The new director general has arrived at a critical point, when the Labour Party is promising a wide-ranging overhaul of competition policies and the Government has promised more limited changes, bringing a golden opportunity to influence both.
Mr Bridgeman does not go as far as his two predecessors, Sir Bryan Carsberg, an accountant, and Sir Gordon Borrie, a lawyer, in backing radical reforms. He is against Labour's plan to merge the OFT with the Monopolies Commission.
Neither does he subscribe to Labour's liking for a wholesale switch to a European system in which the new single competition body would have tremendously wide powers to fine companies and issue bans against monopoly practices.
He believes the advantage of UK law is that it gives the competition authorities a broad test of the public interest and wide discretion.

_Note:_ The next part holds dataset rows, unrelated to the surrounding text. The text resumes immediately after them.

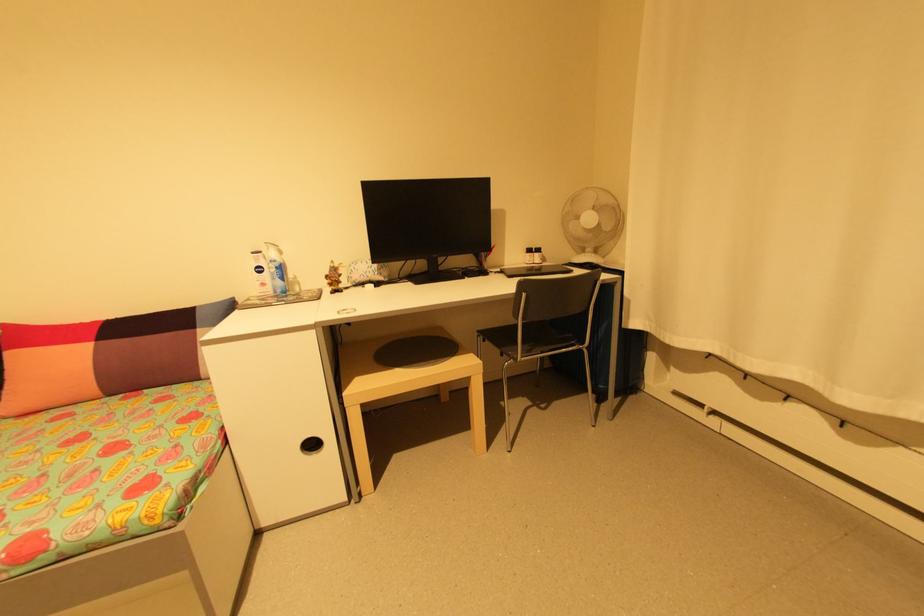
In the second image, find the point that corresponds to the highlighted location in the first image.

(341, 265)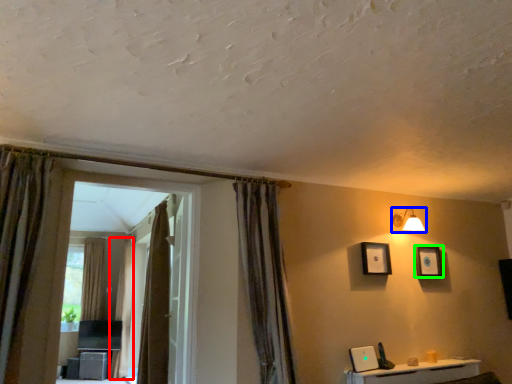
Question: Based on their relative distances, which object is nearer to curtain (highlighted by a red box)? Choose from light fixture (highlighted by a blue box) and picture frame (highlighted by a green box).

Choices:
 (A) light fixture
 (B) picture frame

Answer: (A)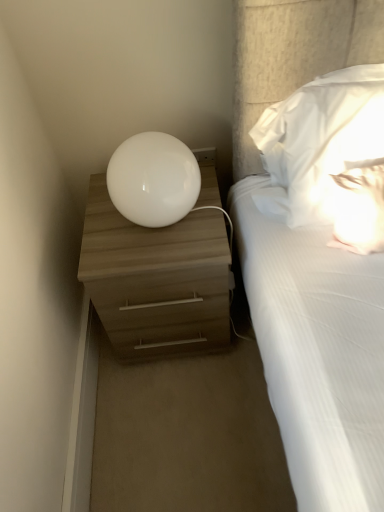
Question: Is white soft pillow at upper right to the left of white glossy sphere at upper center from the viewer's perspective?

Choices:
 (A) no
 (B) yes

Answer: (A)

Question: From a real-world perspective, is white soft pillow at upper right positioned under white glossy sphere at upper center based on gravity?

Choices:
 (A) no
 (B) yes

Answer: (A)

Question: Can you confirm if white soft pillow at upper right is wider than white glossy sphere at upper center?

Choices:
 (A) no
 (B) yes

Answer: (A)

Question: Is white soft pillow at upper right not within white glossy sphere at upper center?

Choices:
 (A) no
 (B) yes

Answer: (B)

Question: Can you see white soft pillow at upper right touching white glossy sphere at upper center?

Choices:
 (A) yes
 (B) no

Answer: (B)

Question: From the image's perspective, is white soft pillow at upper right below white glossy sphere at upper center?

Choices:
 (A) no
 (B) yes

Answer: (A)

Question: Does white glossy sphere at upper center have a greater height compared to white soft pillow at upper right?

Choices:
 (A) no
 (B) yes

Answer: (A)

Question: Is white glossy sphere at upper center completely or partially outside of white soft pillow at upper right?

Choices:
 (A) yes
 (B) no

Answer: (A)

Question: From a real-world perspective, does white glossy sphere at upper center sit lower than white soft pillow at upper right?

Choices:
 (A) no
 (B) yes

Answer: (B)

Question: Is white glossy sphere at upper center positioned far away from white soft pillow at upper right?

Choices:
 (A) no
 (B) yes

Answer: (A)

Question: Considering the relative sizes of white glossy sphere at upper center and white soft pillow at upper right in the image provided, is white glossy sphere at upper center smaller than white soft pillow at upper right?

Choices:
 (A) no
 (B) yes

Answer: (B)

Question: Is the position of white glossy sphere at upper center less distant than that of white soft pillow at upper right?

Choices:
 (A) yes
 (B) no

Answer: (B)

Question: From the image's perspective, is matte wood nightstand at left below white soft pillow at upper right?

Choices:
 (A) no
 (B) yes

Answer: (B)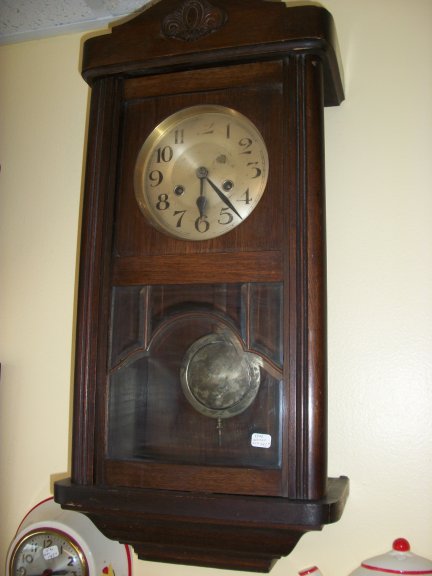
This screenshot has height=576, width=432. Identify the location of clocks. (68, 557), (201, 200).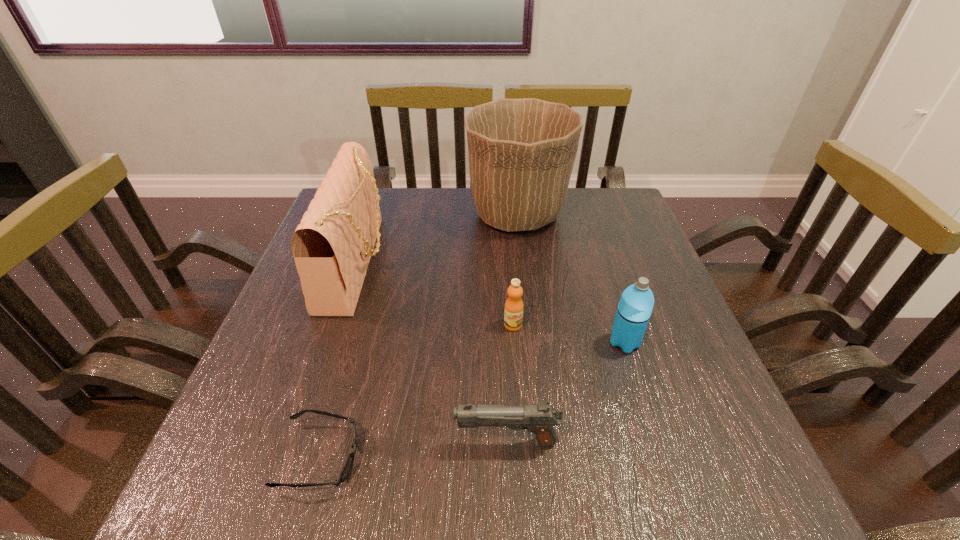
Where is `flowerpot`? flowerpot is located at coordinates (521, 152).

This screenshot has width=960, height=540. I want to click on the second tallest object, so click(x=332, y=246).

Locate an element on the screen. The image size is (960, 540). the rightmost object is located at coordinates (635, 307).

Locate an element on the screen. thermos bottle is located at coordinates (635, 307).

Identify the location of orange juice. The image size is (960, 540). (513, 314).

The width and height of the screenshot is (960, 540). I want to click on gun, so click(540, 419).

Find the location of `the shortest object`. the shortest object is located at coordinates (348, 465).

Find the location of a particular element. vacant space located 0.240m on the front of the tallest object is located at coordinates (528, 309).

The height and width of the screenshot is (540, 960). Find the location of `free space located 0.300m on the front-facing side of the fifth shortest object`. free space located 0.300m on the front-facing side of the fifth shortest object is located at coordinates (505, 263).

This screenshot has width=960, height=540. Find the location of `vacant space situated 0.160m on the back of the rightmost object`. vacant space situated 0.160m on the back of the rightmost object is located at coordinates (605, 281).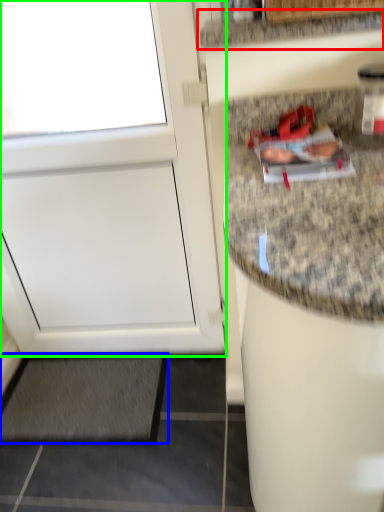
Question: Based on their relative distances, which object is nearer to countertop (highlighted by a red box)? Choose from mat (highlighted by a blue box) and door (highlighted by a green box).

Choices:
 (A) mat
 (B) door

Answer: (B)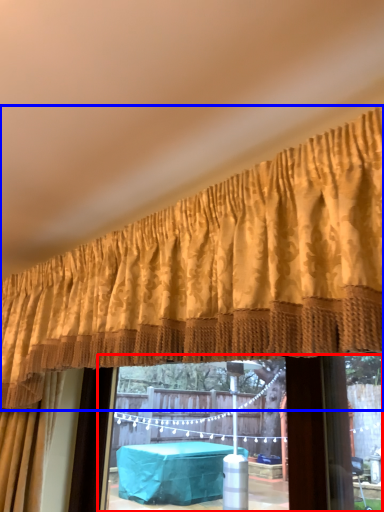
Question: Among these objects, which one is farthest to the camera, window frame (highlighted by a red box) or curtain (highlighted by a blue box)?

However, Mr Bridgeman said he had no objection in principle to Labour's plans to force companies to prove mergers are in the public interest before they are approved. He suggested this could suppress some takeover activity but "not necessarily radically change the pattern of business behaviour in battles for corporate control".
In the same vein, Mr Bridgeman was sympathetic to a proposal by Graeme Odgers, chairman of the Monopolies and Mergers Commission, to give the OFT rather than ministers the power to initiate merger inquiries. He thought this a change of emphasis and less radical in practice than it sounded.
Though revolution may not be his style, Mr Bridgeman has his own long shopping list for the consultative document that Mr Lang has promised to publish later this year. It includes items that will not be at all welcome to City corporate finance departments. A power to seize internal board papers and other similar documents would be useful for tackling UK cartels and monopolies as well as merger cases. "Anything that can get the job done quicker is bound to be good," he says.
Another power Mr Bridgeman would like is to ring-fence merged firms so they cannot make irrevocable changes before the OFT or the MMC has investigated. Of more than 100 mergers since Mr Bridgeman took over, 40 have been presented to him as a fait accompli, after completion. "Let's say two bus companies merge and we conclude there is a reduction of competition and a lack of consumer choice and that the only remedy is divestment.
"If by the time we get to XYZ town we find the depot closed, the buses sold off to Thailand and the people have been made redundant, there is nothing we can do about it. We'd like to be able to tell them to ring- fence the assets till we have considered our response."
He says the area where reform is most urgently needed is the Restrictive Trade Practices Act, where the OFT first has to go through long-winded procedures to obtain court orders to ban price-fixing, market-sharing and bid-rigging.
Astonishingly, no fines can be imposed, except for contempt, if the miscreants subsequently defy the court.
Although Mr Bridgeman is against a wholesale switch to the European system of bans and fines, he thinks they would be a useful weapon against three common problems in the UK.
The best known is predatory pricing when, for example, a supermarket sets very low prices for bread to put the local bakery out of business. The second area is where manufacturers refuse to supply shops unless their whole product range is stocked; the third is straightforward refusal to supply goods.
While reform of competition law is on the agenda of both main political parties, ideas about how to achieve it have been in a state of flux since a government White Paper in 1989 which Mr Bridgeman believes was too sympathetic to importing European legislation. "Thank heavens we didn't go along with that. Much of what will emerge from the Government's current consultation round will be quite different." he says.